In capitalist societies the welfare of both the state and society ultimately depends on the aggregated investment decisions and profit generation of private capitalists (firms as well as individuals). The exchange between the actors is simple: capitalists consent to systems of taxation and redistribution in order to operate in environments of social and political stability; the state and society consent to the economic dominance of the propertied elite. Whether their decisions are right or wrong, beneficial or detrimental to society as a whole, so long as the system is founded on private capital as the ultimate determinate of material wellbeing, it must first heed the needs of the dominant elements of the capitalist classes. If corrections in course must be made to save the system as a whole, the initiative must come from leading economic sectors. However, for them to move they must be given political as well as economic incentives that confirm rather than undermine their structural position. This was true during the Great Depression and it is true today. When the leading edge of the economy is finance capital, their interests must be satisfied first.

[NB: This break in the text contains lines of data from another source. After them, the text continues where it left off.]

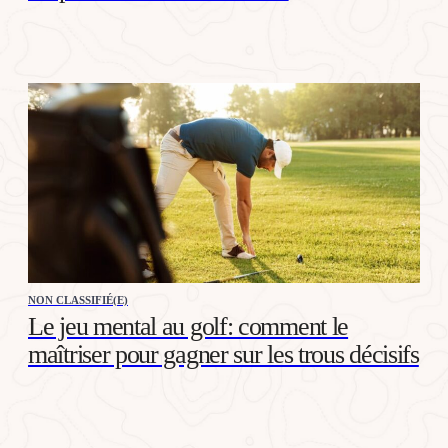
NON CLASSIFIÉ(E)
Le jeu mental au golf: comment le
maîtriser pour gagner sur les trous décisifs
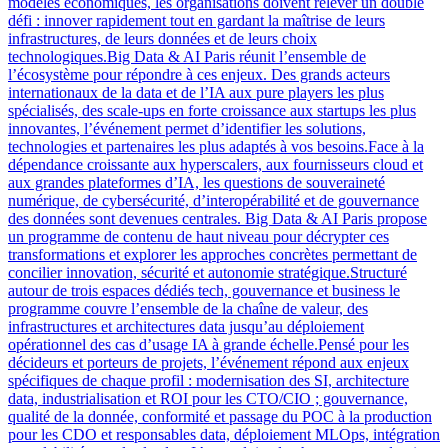
modèles économiques, les organisations doivent relever un double
défi : innover rapidement tout en gardant la maîtrise de leurs
infrastructures, de leurs données et de leurs choix
technologiques.Big Data & AI Paris réunit l’ensemble de
l’écosystème pour répondre à ces enjeux. Des grands acteurs
internationaux de la data et de l’IA aux pure players les plus
spécialisés, des scale-ups en forte croissance aux startups les plus
innovantes, l’événement permet d’identifier les solutions,
technologies et partenaires les plus adaptés à vos besoins.Face à la
dépendance croissante aux hyperscalers, aux fournisseurs cloud et
aux grandes plateformes d’IA, les questions de souveraineté
numérique, de cybersécurité, d’interopérabilité et de gouvernance
des données sont devenues centrales. Big Data & AI Paris propose
un programme de contenu de haut niveau pour décrypter ces
transformations et explorer les approches concrètes permettant de
concilier innovation, sécurité et autonomie stratégique.Structuré
autour de trois espaces dédiés tech, gouvernance et business le
programme couvre l’ensemble de la chaîne de valeur, des
infrastructures et architectures data jusqu’au déploiement
opérationnel des cas d’usage IA à grande échelle.Pensé pour les
décideurs et porteurs de projets, l’événement répond aux enjeux
spécifiques de chaque profil : modernisation des SI, architecture
data, industrialisation et ROI pour les CTO/CIO ; gouvernance,
qualité de la donnée, conformité et passage du POC à la production
pour les CDO et responsables data, déploiement MLOps, intégration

Thus it is with the US government bailout plan. It gives the grand marshals of the global financial crisis an opportunity to regroup and recoup their losses as the first priority. It is hoped that the financial sector will then stabilize around a new cluster of oligopolies that in turn will grease the wheels of other productive sectors with renewed investment incentives, resulting in renewed trickle down effects on national economies and the worldwide system of trade. That remains to be seen.

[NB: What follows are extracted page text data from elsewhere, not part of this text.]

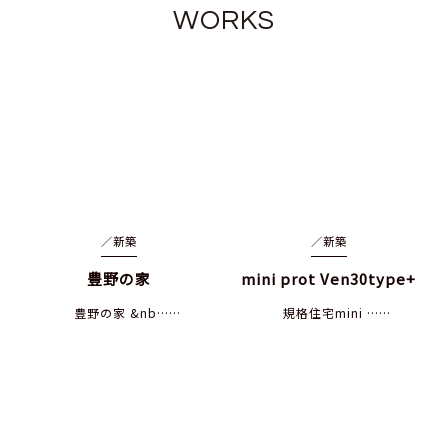
WORKS
／
新築
／
新築
豊野の家
mini prot Ven30type+
豊野の家 &nb……
規格住宅mini ……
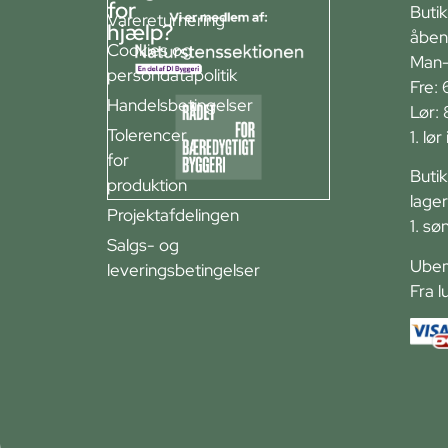
for
Buti
Varereturnering
hjælp?
åben
Cookies og
Man-
persondatapolitik
Fre: 
Handelsbetingelser
Lør:
Tolerencer
1. lø
for
Buti
produktion
lager
Projektafdelingen
1. sø
Salgs- og
Ubem
leveringsbetingelser
Fra l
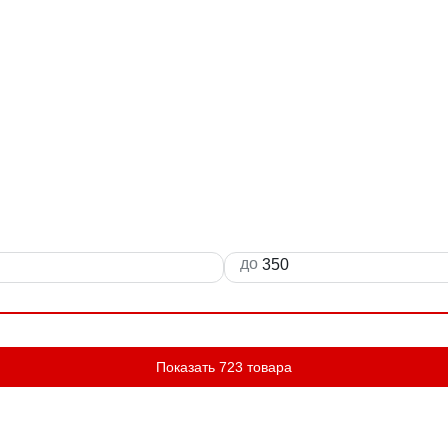
до
Показать 723 товара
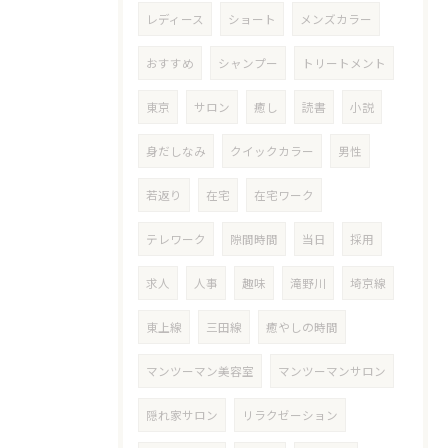
レディース
ショート
メンズカラー
おすすめ
シャンプー
トリートメント
東京
サロン
癒し
読書
小説
身だしなみ
クイックカラー
男性
若返り
在宅
在宅ワーク
テレワーク
隙間時間
当日
採用
求人
人事
趣味
滝野川
埼京線
東上線
三田線
癒やしの時間
マンツーマン美容室
マンツーマンサロン
隠れ家サロン
リラクゼーション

Short of a political decision across international boundaries to curb the influence of financiers in the global network of production and exchange, there is no alternative to the system as given. Even anti-capitalist initiatives like those of Venezuelan president Hugo Chavez that seek to promote “socialist” (or at least more redistributive) regional trade markets such as the Boliviarian Alternative for the Americas (ALBA, which includes provisions for a development bank) suffer from relative under capitalization and over-reliance on commodity export prices, which leaves them vulnerable to punitive manipulation by major market players. Short of abandoning capitalism, the dye is cast when it comes to how to confront the crisis of the global financial system. In effect, although neoliberalism has died, its corpse will be disinterred and paraded at regular intervals in ideological tribute to the primacy of finance capital.

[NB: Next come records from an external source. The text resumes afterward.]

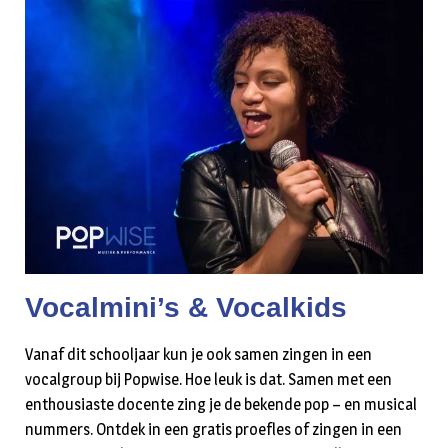
Vocalmini’s & Vocalkids
Vanaf dit schooljaar kun je ook samen zingen in een
vocalgroup bij Popwise. Hoe leuk is dat. Samen met een
enthousiaste docente zing je de bekende pop – en musical
nummers. Ontdek in een gratis proefles of zingen in een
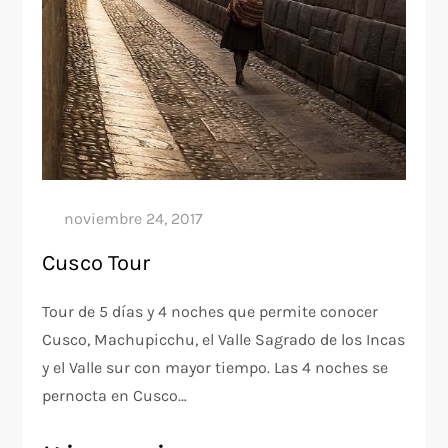
Cusco Tour
Tour de 5 días y 4 noches que permite conocer
Cusco, Machupicchu, el Valle Sagrado de los Incas
y el Valle sur con mayor tiempo. Las 4 noches se
pernocta en Cusco…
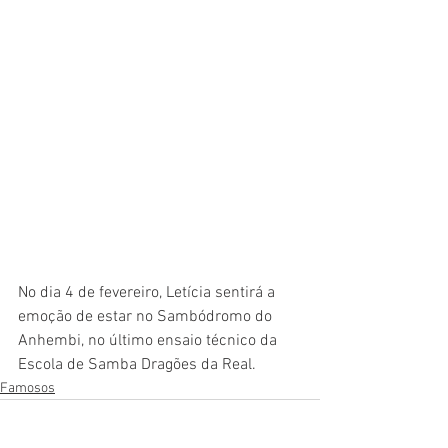
No dia 4 de fevereiro, Letícia sentirá a 
emoção de estar no Sambódromo do 
Anhembi, no último ensaio técnico da 
Escola de Samba Dragões da Real.
Famosos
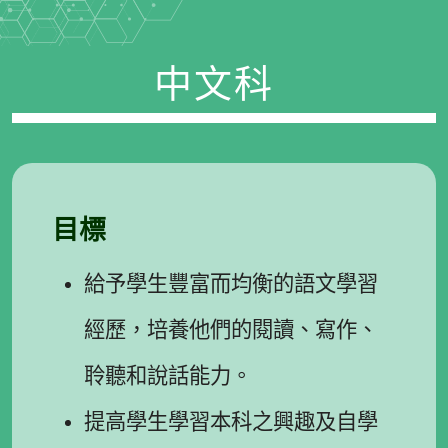
中文科
目標
給予學生豐富而均衡的語文學習
經歷，培養他們的閱讀、寫作、
聆聽和說話能力。
提高學生學習本科之興趣及自學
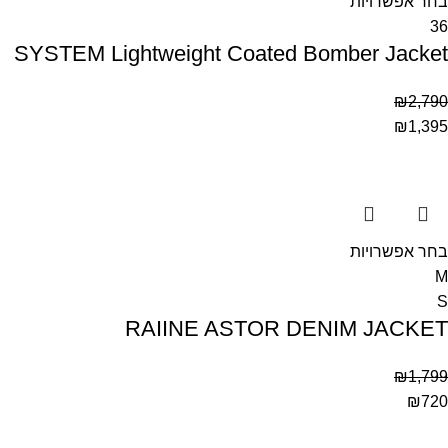
בחר אפשרויות
36
SYSTEM Lightweight Coated Bomber Jacket
₪
2,790
₪
1,395
בחר אפשרויות
M
S
RAIINE ASTOR DENIM JACKET
₪
1,799
₪
720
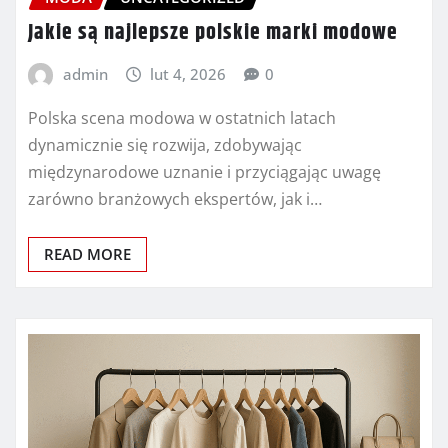
Jakie są najlepsze polskie marki modowe
admin
lut 4, 2026
0
Polska scena modowa w ostatnich latach
dynamicznie się rozwija, zdobywając
międzynarodowe uznanie i przyciągając uwagę
zarówno branżowych ekspertów, jak i…
READ MORE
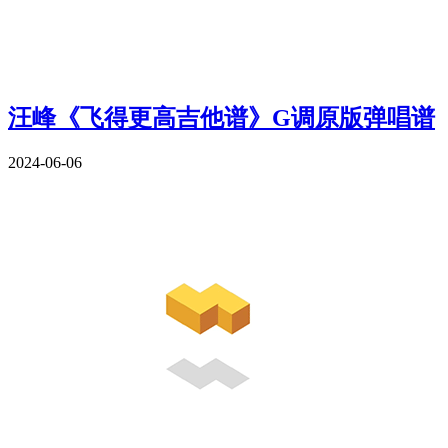
汪峰《飞得更高吉他谱》G调原版弹唱谱
2024-06-06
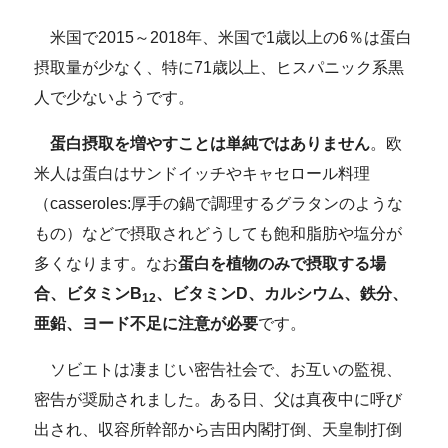
米国で2015～2018年、米国で1歳以上の6％は蛋白
摂取量が少なく、特に71歳以上、ヒスパニック系黒
人で少ないようです。
蛋白摂取を増やすことは単純ではありません
。欧
米人は蛋白はサンドイッチやキャセロール料理
（casseroles:厚手の鍋で調理するグラタンのような
もの）などで摂取されどうしても飽和脂肪や塩分が
多くなります。なお
蛋白を植物のみで摂取する場
合、ビタミンB
、ビタミンD、カルシウム、鉄分、
12
亜鉛、ヨード不足に注意が必要
です。
ソビエトは凄まじい密告社会で、お互いの監視、
密告が奨励されました。ある日、父は真夜中に呼び
出され、収容所幹部から吉田内閣打倒、天皇制打倒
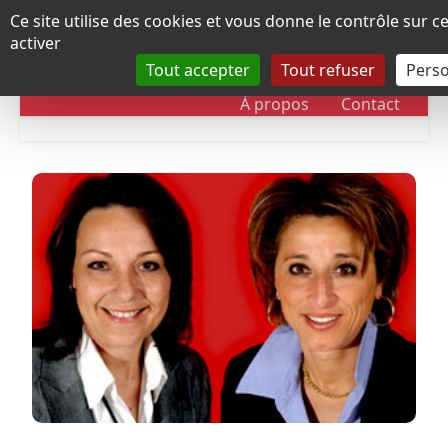
Panneau de gestion des cookies
Ce site utilise des cookies et vous donne le contrôle sur 
activer
Tout accepter
Tout refuser
Perso
RUBRIQUES
DOSSIERS
CHRONOLOGIE
À propos
Contact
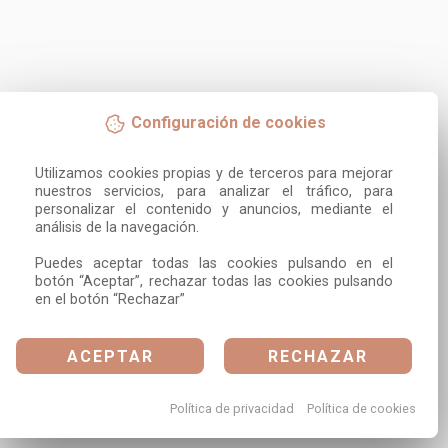
Configuración de cookies
Utilizamos cookies propias y de terceros para mejorar 
nuestros servicios, para analizar el tráfico, para 
personalizar el contenido y anuncios, mediante el 
análisis de la navegación.

Puedes aceptar todas las cookies pulsando en el 
botón “Aceptar”, rechazar todas las cookies pulsando 
en el botón “Rechazar”
ACEPTAR
RECHAZAR
Política de privacidad
Política de cookies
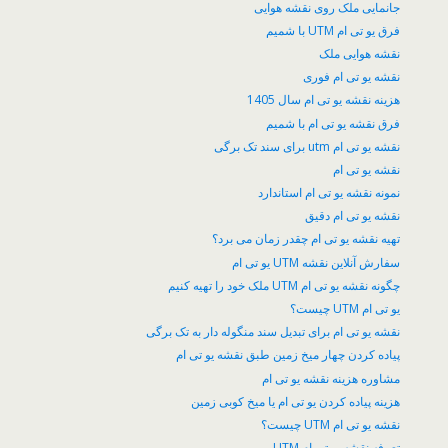
جانمایی ملک روی نقشه هوایی
فرق یو تی ام UTM با شمیم
نقشه هوایی ملک
نقشه یو تی ام فوری
هزینه نقشه یو تی ام سال 1405
فرق نقشه یو تی ام با شمیم
نقشه یو تی ام utm برای سند تک برگی
نقشه یو تی ام
نمونه نقشه یو تی ام استاندارد
نقشه یو تی ام دقیق
تهیه نقشه یو تی ام چقدر زمان می برد؟
سفارش آنلاین نقشه UTM یو تی ام
چگونه نقشه یو تی ام UTM ملک خود را تهیه کنیم
یو تی ام UTM چیست؟
نقشه یو تی ام برای تبدیل سند منگوله دار به تک برگی
پیاده کردن چهار میخ زمین طبق نقشه یو تی ام
مشاوره هزینه نقشه یو تی ام
هزینه پیاده کردن یو تی ام یا میخ کوبی زمین
نقشه یو تی ام UTM چیست؟
تعرفه نقشه یو تی ام UTM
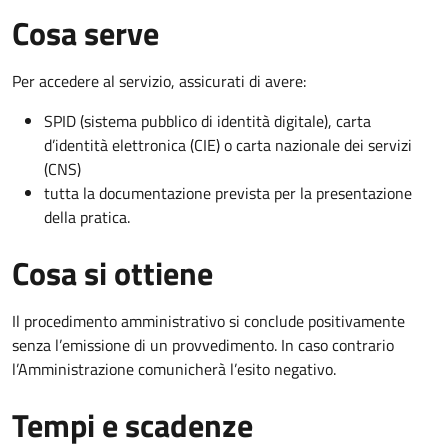
Cosa serve
Per accedere al servizio, assicurati di avere:
SPID (sistema pubblico di identità digitale), carta
d’identità elettronica (CIE) o carta nazionale dei servizi
(CNS)
tutta la documentazione prevista per la presentazione
della pratica.
Cosa si ottiene
Il procedimento amministrativo si conclude positivamente
senza l’emissione di un provvedimento. In caso contrario
l’Amministrazione comunicherà l’esito negativo.
Tempi e scadenze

Its intellectual father, Milton Friedman, precedes neoliberalism in death. Numerous acolytes and supporters, including Treasury and Central Bank officials around the world, survive it. In New Zealand, which has some of its most ardent policy adherents, Donald Brash, Roger Douglas, Ruth Richardson, Rodney Hide and John Key remain committed to its posthumous deification.
Funeral services for neoliberalism will be held worldwide in private, by corporate and government invitation. Although widespread amongst small investors and mortgage holders, expressions of financial grief remain personal and unattended. In lieu of flowers, donations to a New Zealand neoliberal legacy fund will be accepted at local banks, payable by cheque or cash to the National and Act parties.